Doutant encore profondément que les objections émises par Israël aient été véritablement basées sur des préoccupations portant sur des forces extrémistes qui seraient venues remplir un éventuel vide en Cisjordanie laissé par une armée israélienne en partance, le secrétaire s’est vaguement référé à des « décisions politiques en Israël » qui avaient déjoué ses efforts – suggérant apparemment que Netanyahu, même s’il reconnaît les dangers d’un état binational, a manqué de volonté pour se confronter aux faucons dans l’intérêt plus général du pays.
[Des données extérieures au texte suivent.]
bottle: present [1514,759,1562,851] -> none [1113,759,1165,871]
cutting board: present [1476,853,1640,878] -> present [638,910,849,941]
La stabilité et la sécurité n’étaient pas hors de portée pour Israël, a suggéré Kerry, mais elles ne seront jamais atteintes si “vous persistez tout le temps à établir votre présence” dans ce que les Palestiniens considèrent comme leur état. Et concernant l’idée chérie par Netanyahu d’une paix arabe régionale préalable, oubliez-la. Il n’y aura pas de paix séparée avec le monde arabe”, a-t-il insisté.
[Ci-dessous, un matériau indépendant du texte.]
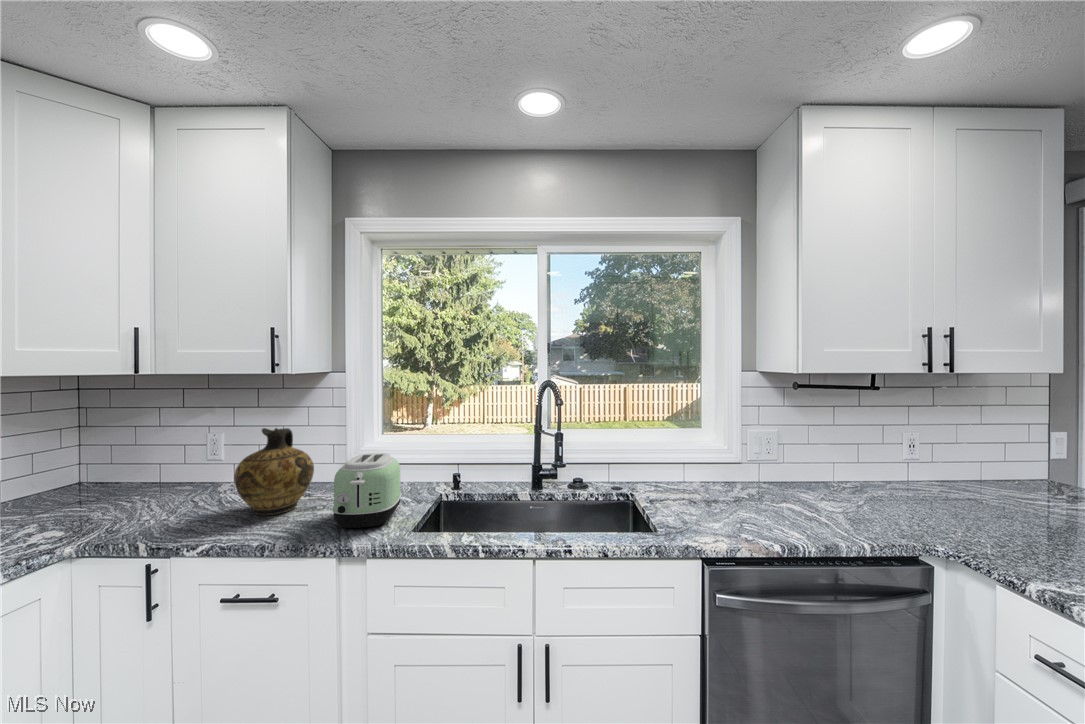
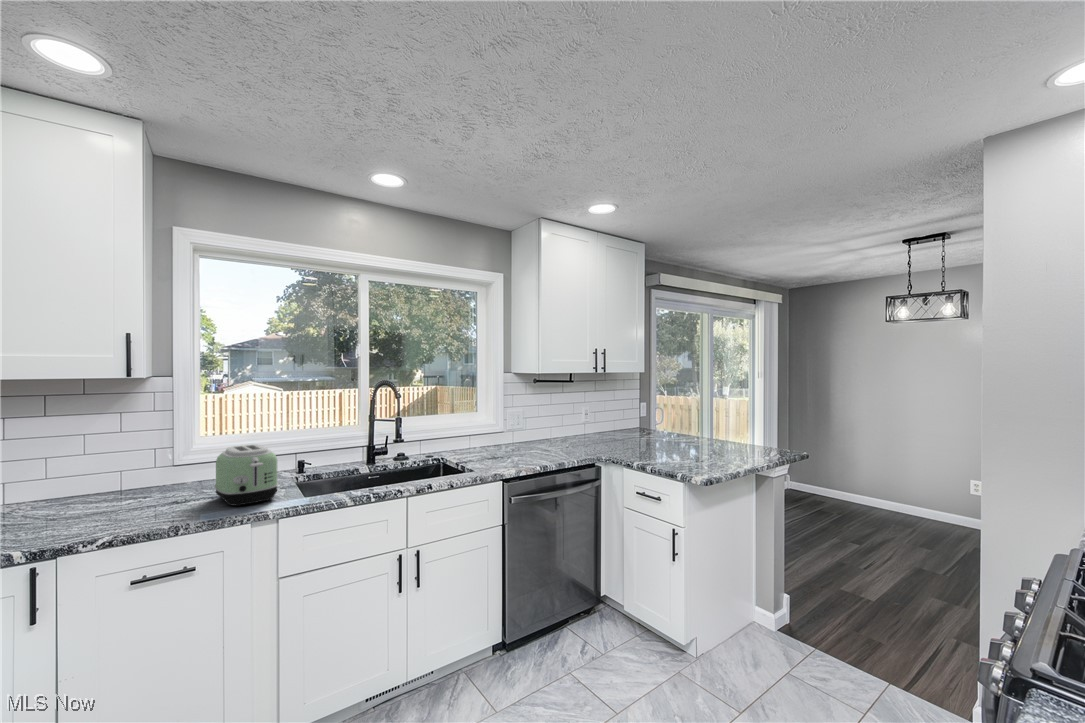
ceramic jug: present [234,428,314,515] -> none [77,429,168,516]

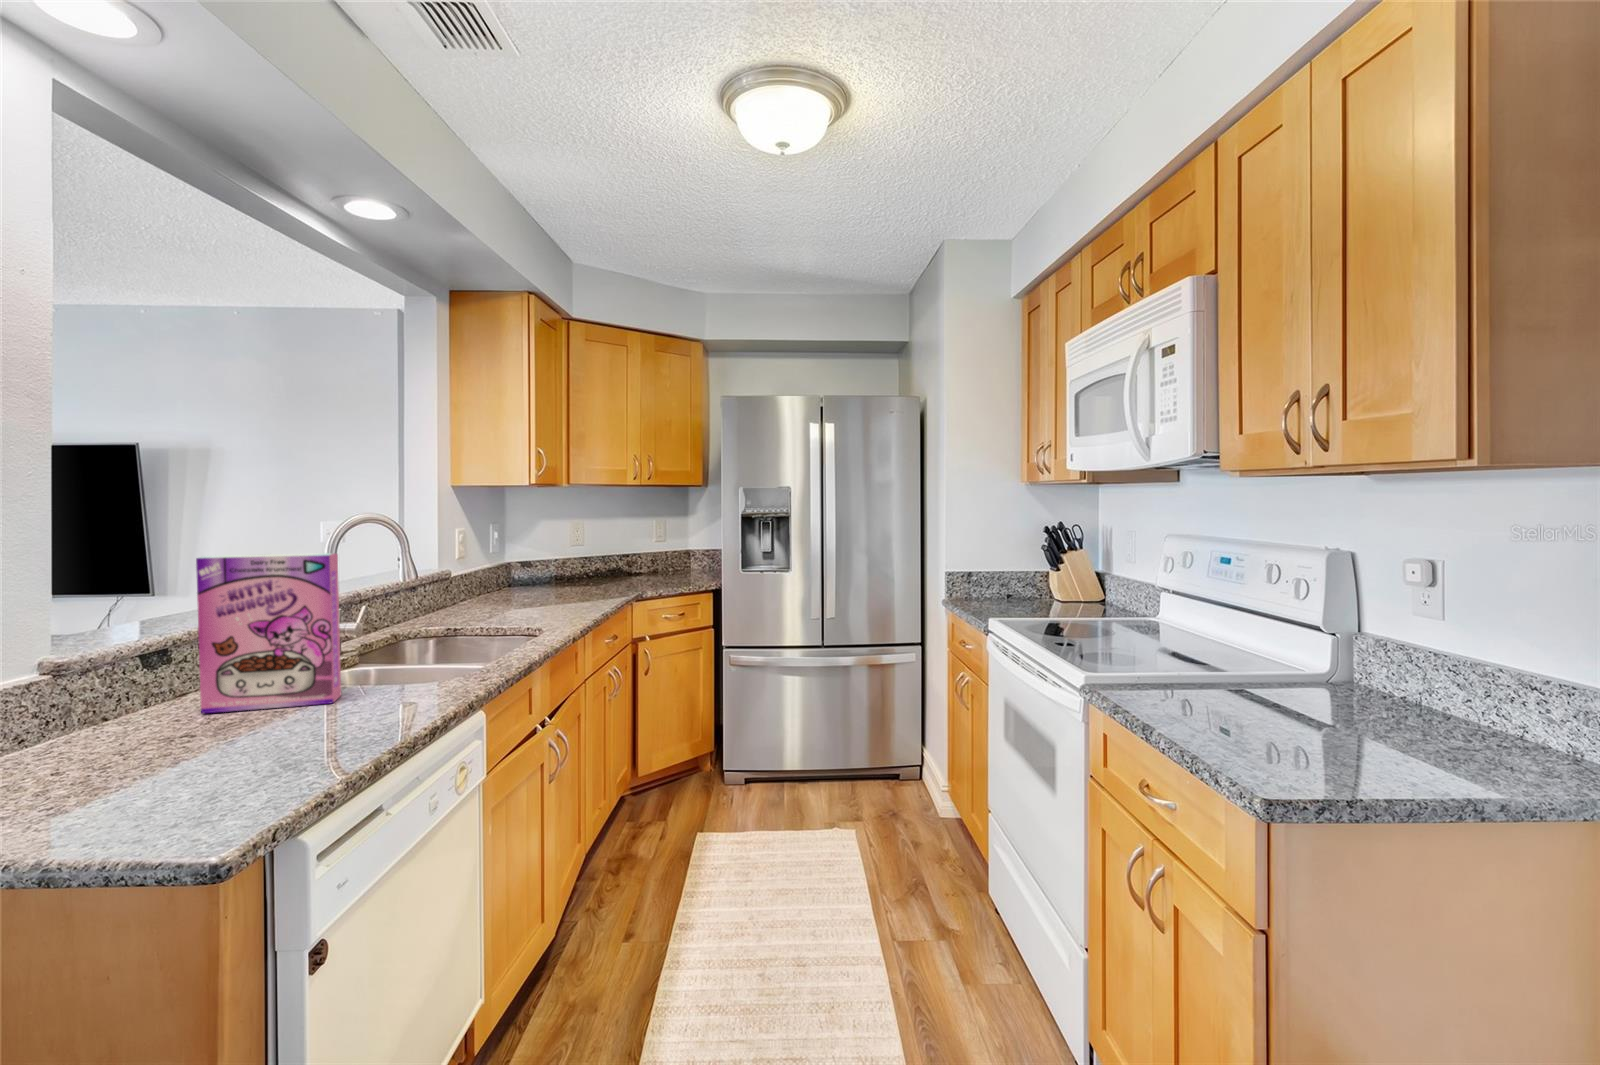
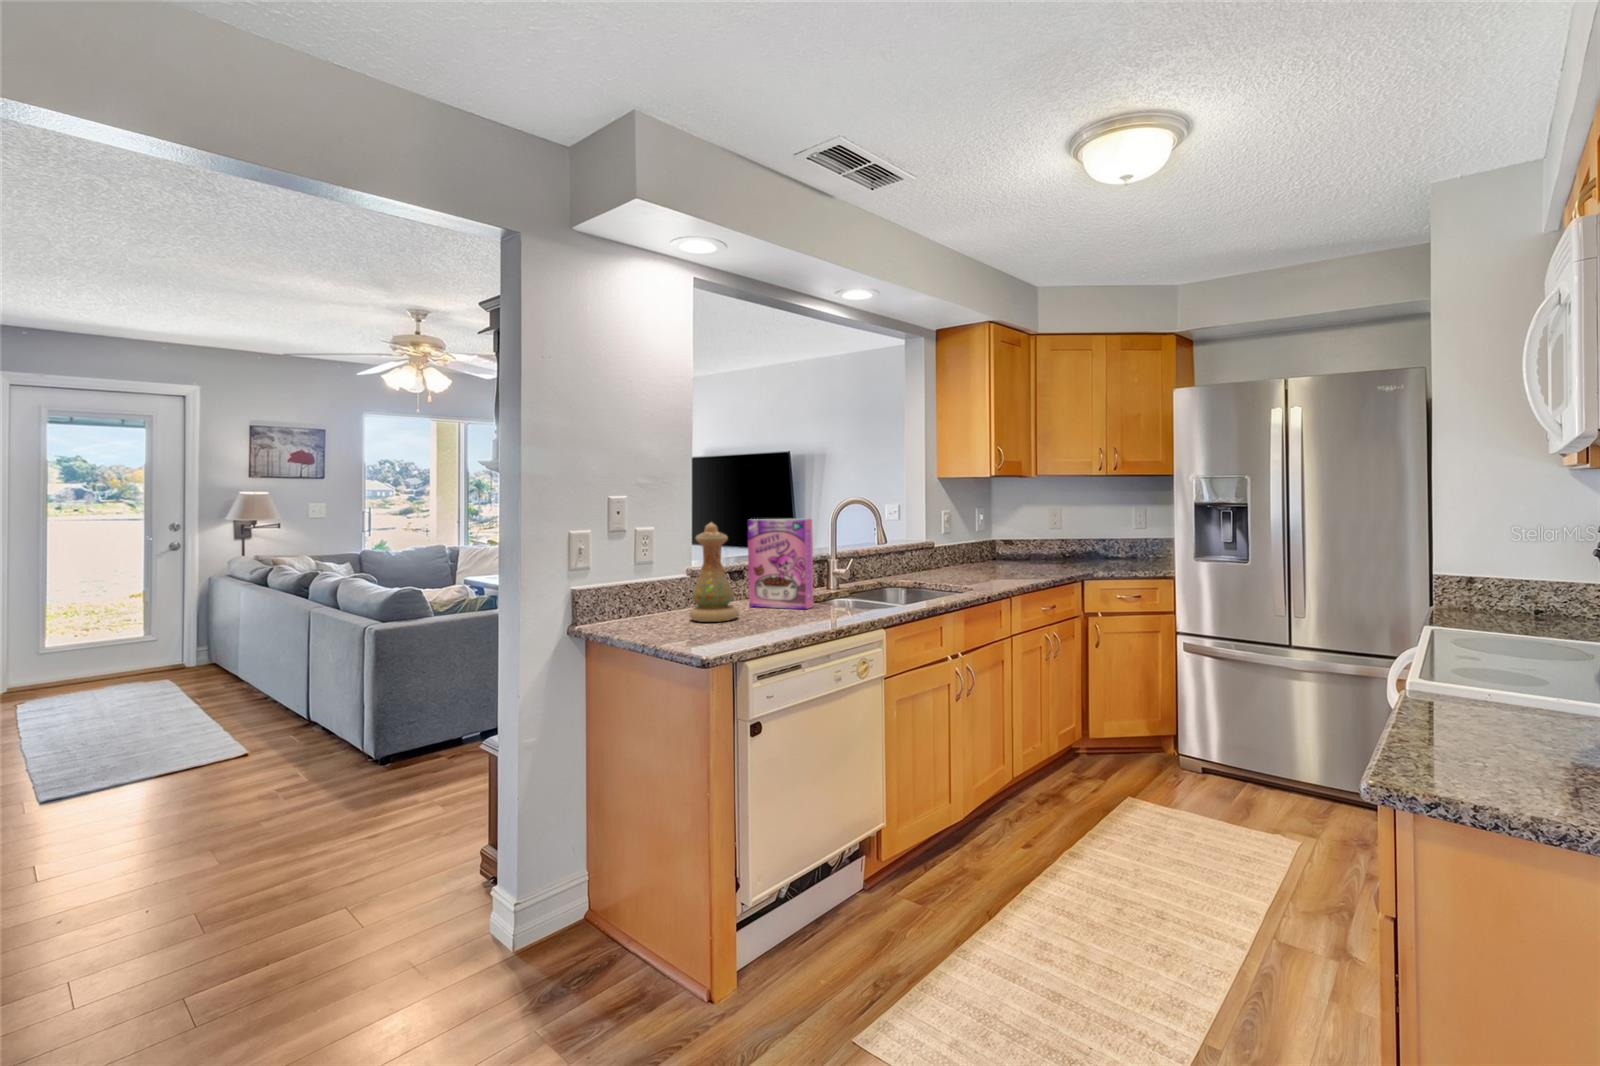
vase: none [76,570,209,775] -> present [689,523,739,622]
Et est-ce trop tard pour les deux états maintenant, lui a-t-on demandé ? “Nous n’avons pas atteint le point de non-retour”, a-t-il soupiré, “mais nous…” Il n’a rien ajouté de plus.
En résistance aux efforts livrés par Obama et Kerry, Yaalon aurait déclaré en janvier 2014 que Kerry était “messianique” et “inexplicablement obsédé” dans sa quête d’un accord et que “tout ce qui peut nous sauver, c’est que John Kerry remporte un Prix Nobel et qu’il nous laisse tranquille”. Kerry n’a pas obtenu son Nobel, bien sûr, et Israël, est-il apparu, est parvenu à l’infléchir de façon très efficace.
Kerry n’a jamais réussi à entamer la conviction de Netanyahu selon laquelle le Moyen-Orient d’aujourd’hui, avec sa vicieuse imprévisibilité, ne se prête pas à des compromis territoriaux à hauts risques.
Et Netanyahu est resté dans l’incapacité d’ouvrir une brèche dans la certitude de Kerry, à savoir que l’intérêt fondamental d’Israël exigeait de s’atteler avec énergie à un accord portant sur une solution à deux états. Alors que le discours de Netanyahu donné par satellite depuis Jérusalem s’est conclu juste avant que Kerry ne prenne la parole, la journée de dimanche a probablement marqué la dernière étape d’un long dialogue de sourds.